REQUIRED ACTION – Nothing in the listing may change. Repeat all of it.

DATA SUPPLIED –
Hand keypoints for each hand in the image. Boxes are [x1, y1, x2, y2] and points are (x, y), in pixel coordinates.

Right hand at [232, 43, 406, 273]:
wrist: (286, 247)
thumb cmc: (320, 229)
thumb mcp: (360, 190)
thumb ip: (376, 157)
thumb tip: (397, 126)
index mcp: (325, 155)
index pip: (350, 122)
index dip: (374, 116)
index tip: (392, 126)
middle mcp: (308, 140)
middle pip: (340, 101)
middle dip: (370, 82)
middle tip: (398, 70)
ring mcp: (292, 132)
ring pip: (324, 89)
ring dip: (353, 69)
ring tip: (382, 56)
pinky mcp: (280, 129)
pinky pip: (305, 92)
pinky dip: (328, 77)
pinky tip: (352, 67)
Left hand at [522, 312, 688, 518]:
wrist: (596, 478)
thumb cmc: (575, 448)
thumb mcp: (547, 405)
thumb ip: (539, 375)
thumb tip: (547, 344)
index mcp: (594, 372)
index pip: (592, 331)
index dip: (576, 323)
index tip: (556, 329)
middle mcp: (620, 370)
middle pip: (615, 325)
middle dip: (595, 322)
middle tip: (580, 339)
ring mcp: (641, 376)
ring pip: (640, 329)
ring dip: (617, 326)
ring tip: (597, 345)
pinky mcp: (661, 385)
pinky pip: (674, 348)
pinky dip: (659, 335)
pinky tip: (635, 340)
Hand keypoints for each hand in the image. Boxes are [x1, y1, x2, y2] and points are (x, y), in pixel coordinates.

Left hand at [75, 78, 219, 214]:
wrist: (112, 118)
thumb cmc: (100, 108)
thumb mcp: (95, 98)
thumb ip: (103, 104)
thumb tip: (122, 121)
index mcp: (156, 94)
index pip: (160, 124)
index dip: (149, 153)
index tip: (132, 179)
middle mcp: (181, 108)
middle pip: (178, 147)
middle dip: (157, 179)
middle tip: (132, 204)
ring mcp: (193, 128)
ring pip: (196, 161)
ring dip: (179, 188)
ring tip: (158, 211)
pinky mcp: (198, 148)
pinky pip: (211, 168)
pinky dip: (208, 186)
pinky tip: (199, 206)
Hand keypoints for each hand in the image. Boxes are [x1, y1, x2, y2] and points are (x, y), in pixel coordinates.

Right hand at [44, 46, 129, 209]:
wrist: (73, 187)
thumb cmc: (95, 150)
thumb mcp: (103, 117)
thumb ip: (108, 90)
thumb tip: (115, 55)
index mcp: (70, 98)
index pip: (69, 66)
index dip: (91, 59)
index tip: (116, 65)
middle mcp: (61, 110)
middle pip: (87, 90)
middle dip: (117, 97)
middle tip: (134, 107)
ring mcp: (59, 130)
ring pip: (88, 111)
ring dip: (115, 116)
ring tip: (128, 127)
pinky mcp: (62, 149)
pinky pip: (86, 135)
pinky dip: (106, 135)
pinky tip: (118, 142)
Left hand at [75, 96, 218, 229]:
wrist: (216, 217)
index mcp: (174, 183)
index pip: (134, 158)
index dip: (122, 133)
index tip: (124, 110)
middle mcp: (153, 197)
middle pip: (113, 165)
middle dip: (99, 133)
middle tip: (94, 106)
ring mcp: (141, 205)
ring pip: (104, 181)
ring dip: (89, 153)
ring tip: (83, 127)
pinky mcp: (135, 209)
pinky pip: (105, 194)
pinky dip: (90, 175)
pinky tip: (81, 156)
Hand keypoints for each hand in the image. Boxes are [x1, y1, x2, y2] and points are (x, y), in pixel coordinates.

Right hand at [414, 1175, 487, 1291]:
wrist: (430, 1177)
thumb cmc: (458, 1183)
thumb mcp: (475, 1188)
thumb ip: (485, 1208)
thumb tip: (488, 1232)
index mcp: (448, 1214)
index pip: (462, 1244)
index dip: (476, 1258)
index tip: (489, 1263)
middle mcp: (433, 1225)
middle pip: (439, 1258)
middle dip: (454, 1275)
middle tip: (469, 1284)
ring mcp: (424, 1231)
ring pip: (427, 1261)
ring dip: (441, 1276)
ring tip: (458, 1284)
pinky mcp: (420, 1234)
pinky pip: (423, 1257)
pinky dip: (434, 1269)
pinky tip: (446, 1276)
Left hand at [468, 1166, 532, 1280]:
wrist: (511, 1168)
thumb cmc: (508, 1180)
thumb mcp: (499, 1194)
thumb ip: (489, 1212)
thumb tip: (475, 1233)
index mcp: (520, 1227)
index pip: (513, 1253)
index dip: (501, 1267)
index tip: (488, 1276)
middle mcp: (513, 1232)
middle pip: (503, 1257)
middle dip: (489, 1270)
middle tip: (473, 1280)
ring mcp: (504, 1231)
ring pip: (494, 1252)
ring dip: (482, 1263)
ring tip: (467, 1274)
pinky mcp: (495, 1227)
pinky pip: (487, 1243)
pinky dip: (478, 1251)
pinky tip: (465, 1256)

ANSWER BELOW –
Hand keypoints for each hand in the image. Boxes are [x1, y1, x2, y2] and points are (x, y), in pixel coordinates.

Right hand at [232, 43, 406, 273]:
wrist: (286, 247)
thumb cmc: (320, 229)
thumb mcp: (360, 190)
thumb ip: (376, 157)
thumb tip: (397, 126)
index mcp: (325, 155)
index pip: (350, 122)
index dip: (374, 116)
index tip: (392, 126)
middle mcp: (308, 140)
middle pip: (340, 101)
middle dip: (370, 82)
middle tip: (398, 70)
ring mcp: (292, 132)
ring pip: (324, 89)
ring dip: (353, 69)
ring tip: (382, 56)
pinky mcp: (280, 129)
pinky pip: (305, 92)
pinky dip: (328, 77)
pinky tip: (352, 67)
Left hand at [522, 312, 688, 518]:
wrist: (596, 478)
thumb cmc: (575, 448)
thumb mcp: (547, 405)
thumb ip: (539, 375)
thumb tip: (547, 344)
index mcp: (594, 372)
index pip: (592, 331)
index dip: (576, 323)
index tip: (556, 329)
middle mcp: (620, 370)
middle pip: (615, 325)
middle dip: (595, 322)
middle tip: (580, 339)
ring mcp: (641, 376)
ring pip: (640, 329)
ring dip: (617, 326)
ring tip: (597, 345)
pinky mcp: (661, 385)
pinky pip: (674, 348)
pinky dip: (659, 335)
pinky tip: (635, 340)
Hand keypoints for each hand in the image. Boxes are [x1, y1, x2, y2] and points are (x, y), in pixel coordinates.

Left hand at [75, 78, 219, 214]:
wrist: (112, 118)
thumb cmc: (100, 108)
thumb mcp: (95, 98)
thumb ip: (103, 104)
thumb tip: (122, 121)
index mcp: (156, 94)
index pip: (160, 124)
index dip: (149, 153)
index tip: (132, 179)
middle mcp: (181, 108)
middle pip: (178, 147)
middle dip: (157, 179)
middle tip: (132, 204)
ring mcp: (193, 128)
ring pip: (196, 161)
ring dip: (179, 188)
ring tip: (158, 211)
pinky mcp: (198, 148)
pinky pip: (211, 168)
pinky dip: (208, 186)
pinky tip: (199, 206)
Hand keypoints for each hand in the image. Boxes are [x1, y1, x2, y2] and points are (x, y), in pixel coordinates.

Right hand at [44, 46, 129, 209]:
wrist: (73, 187)
thumb cmc: (95, 150)
thumb mcp: (103, 117)
thumb ip: (108, 90)
thumb tip: (115, 55)
index mcp: (70, 98)
index pip: (69, 66)
index dip: (91, 59)
index tip: (116, 65)
middle mcp: (61, 110)
middle pip: (87, 90)
middle dip: (117, 97)
middle tip: (134, 107)
ring mcp: (59, 130)
ring pip: (88, 111)
ring dip: (115, 116)
ring tip: (128, 127)
pinky mcp: (62, 149)
pinky pip: (86, 135)
pinky dip: (106, 135)
pinky tip: (118, 142)
Left hand at [75, 96, 218, 229]:
wrist: (216, 217)
index mcp: (174, 183)
index pip: (134, 158)
index dip: (122, 133)
index tip: (124, 110)
middle mcp: (153, 197)
middle pip: (113, 165)
middle dip: (99, 133)
middle tip: (94, 106)
ring mcp: (141, 205)
ring pip: (104, 181)
ring dip: (89, 153)
ring tip: (83, 127)
pinky mcp: (135, 209)
pinky pip: (105, 194)
pinky dip: (90, 175)
pinky tip: (81, 156)
Hand keypoints for each hand in the image. Boxes are [x1, y1, x2, y2] and points are (x, y), in pixel coordinates.

Right hand at [414, 1175, 487, 1291]:
wrist: (430, 1177)
thumb cmc: (458, 1183)
thumb mcp: (475, 1188)
thumb ip: (485, 1208)
thumb tip: (488, 1232)
index mcp: (448, 1214)
index pip: (462, 1244)
index dip: (476, 1258)
index tip: (489, 1263)
middle mcp: (433, 1225)
middle pip: (439, 1258)
middle dip: (454, 1275)
middle tip: (469, 1284)
ring mcp: (424, 1231)
ring pip: (427, 1261)
ring dip: (441, 1276)
ring tip: (458, 1284)
pinky mcp: (420, 1234)
pinky pip: (423, 1257)
pinky dip: (434, 1269)
pinky tip: (446, 1276)
Left hand at [468, 1166, 532, 1280]:
wrist: (511, 1168)
thumb cmc: (508, 1180)
thumb mcp: (499, 1194)
thumb ip: (489, 1212)
thumb tip: (475, 1233)
index mcp: (520, 1227)
index pip: (513, 1253)
index dip: (501, 1267)
index tip: (488, 1276)
middle mcp: (513, 1232)
middle pip: (503, 1257)
middle dip: (489, 1270)
middle tip: (473, 1280)
ring mcp: (504, 1231)
ring pip: (494, 1252)
ring dip: (482, 1263)
ring tip: (467, 1274)
pinky mcp: (495, 1227)
pinky pip: (487, 1243)
pinky dip: (478, 1251)
pinky tip: (465, 1256)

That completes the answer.